▶ Data records:
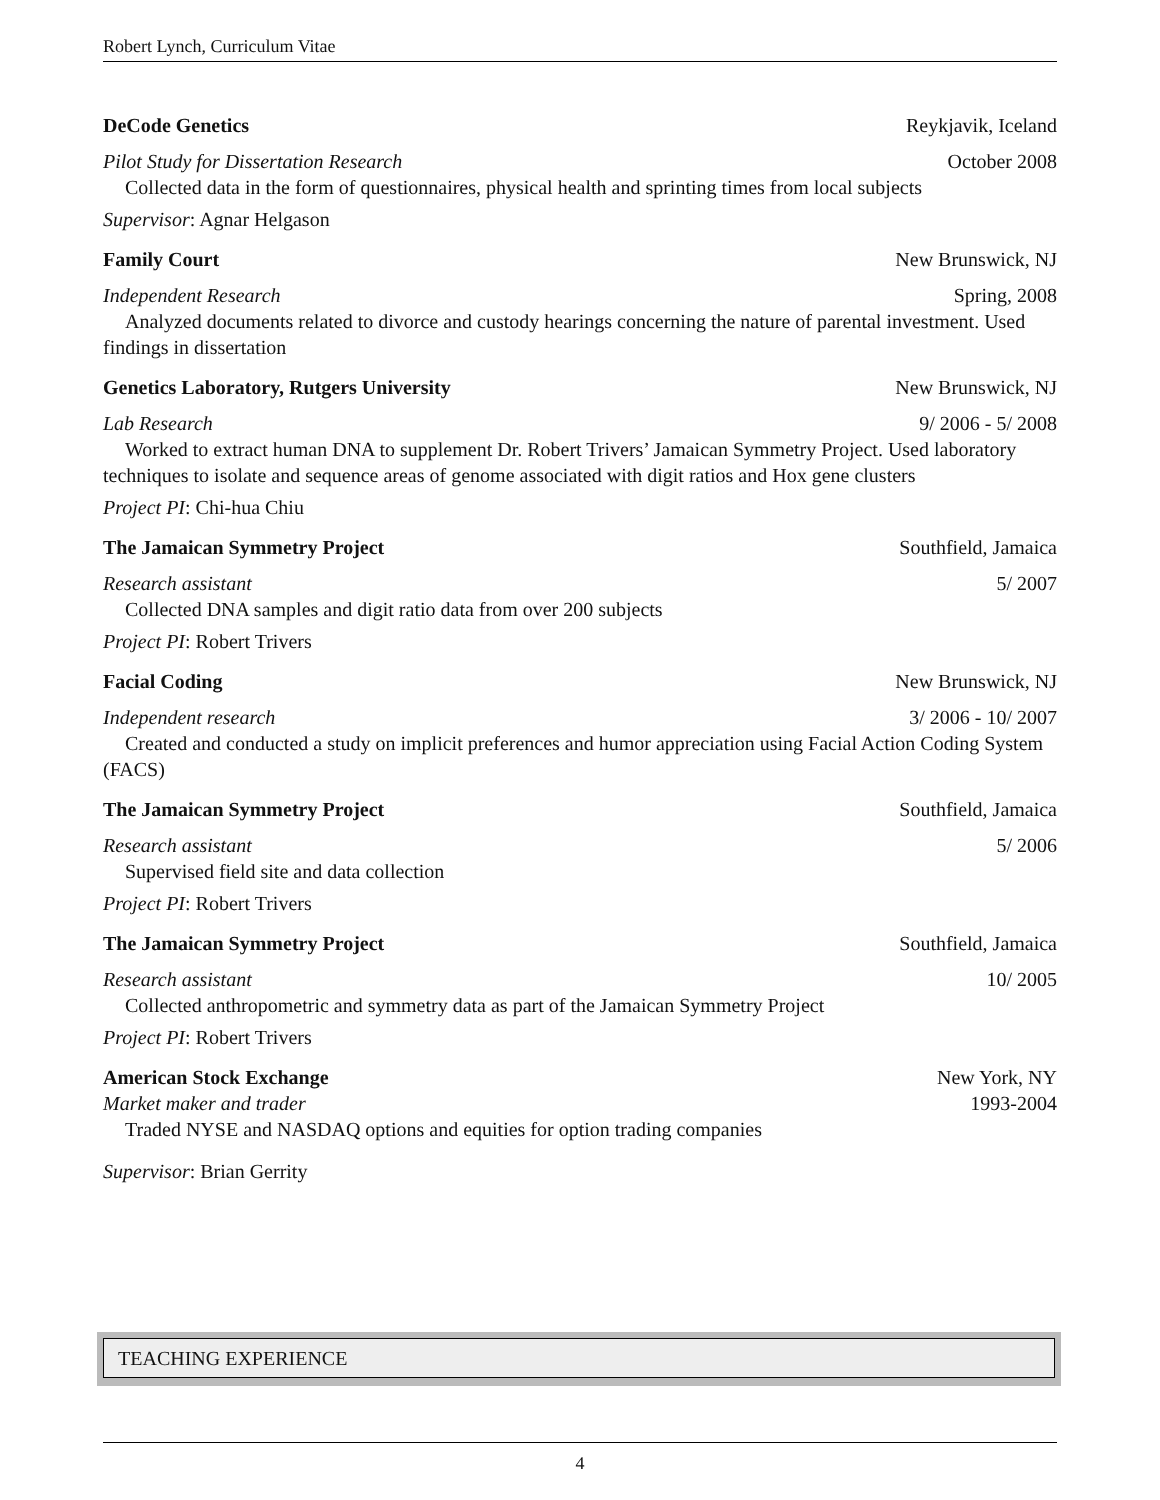Robert Lynch, Curriculum Vitae
DeCode Genetics Reykjavik, Iceland
Pilot Study for Dissertation Research October 2008
Collected data in the form of questionnaires, physical health and sprinting times from local subjects
Supervisor: Agnar Helgason
Family Court New Brunswick, NJ
Independent Research Spring, 2008
Analyzed documents related to divorce and custody hearings concerning the nature of parental investment. Used findings in dissertation
Genetics Laboratory, Rutgers University New Brunswick, NJ
Lab Research 9/ 2006 - 5/ 2008
Worked to extract human DNA to supplement Dr. Robert Trivers’ Jamaican Symmetry Project. Used laboratory techniques to isolate and sequence areas of genome associated with digit ratios and Hox gene clusters
Project PI: Chi-hua Chiu
The Jamaican Symmetry Project Southfield, Jamaica
Research assistant 5/ 2007
Collected DNA samples and digit ratio data from over 200 subjects
Project PI: Robert Trivers
Facial Coding New Brunswick, NJ
Independent research 3/ 2006 - 10/ 2007
Created and conducted a study on implicit preferences and humor appreciation using Facial Action Coding System (FACS)
The Jamaican Symmetry Project Southfield, Jamaica
Research assistant 5/ 2006
Supervised field site and data collection
Project PI: Robert Trivers
The Jamaican Symmetry Project Southfield, Jamaica
Research assistant 10/ 2005
Collected anthropometric and symmetry data as part of the Jamaican Symmetry Project
Project PI: Robert Trivers
American Stock Exchange New York, NY
Market maker and trader 1993-2004
Traded NYSE and NASDAQ options and equities for option trading companies
Supervisor: Brian Gerrity
TEACHING EXPERIENCE
4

▶ Task brief:
Look above for the line with "Worked to extract" and the line with "Independent research 3/ 2006 - 10/ 2007". Retype those two lines and every line between them exactly, adding nothing.

▶ Exercise result:
Worked to extract human DNA to supplement Dr. Robert Trivers’ Jamaican Symmetry Project. Used laboratory techniques to isolate and sequence areas of genome associated with digit ratios and Hox gene clusters
Project PI: Chi-hua Chiu
The Jamaican Symmetry Project Southfield, Jamaica
Research assistant 5/ 2007
Collected DNA samples and digit ratio data from over 200 subjects
Project PI: Robert Trivers
Facial Coding New Brunswick, NJ
Independent research 3/ 2006 - 10/ 2007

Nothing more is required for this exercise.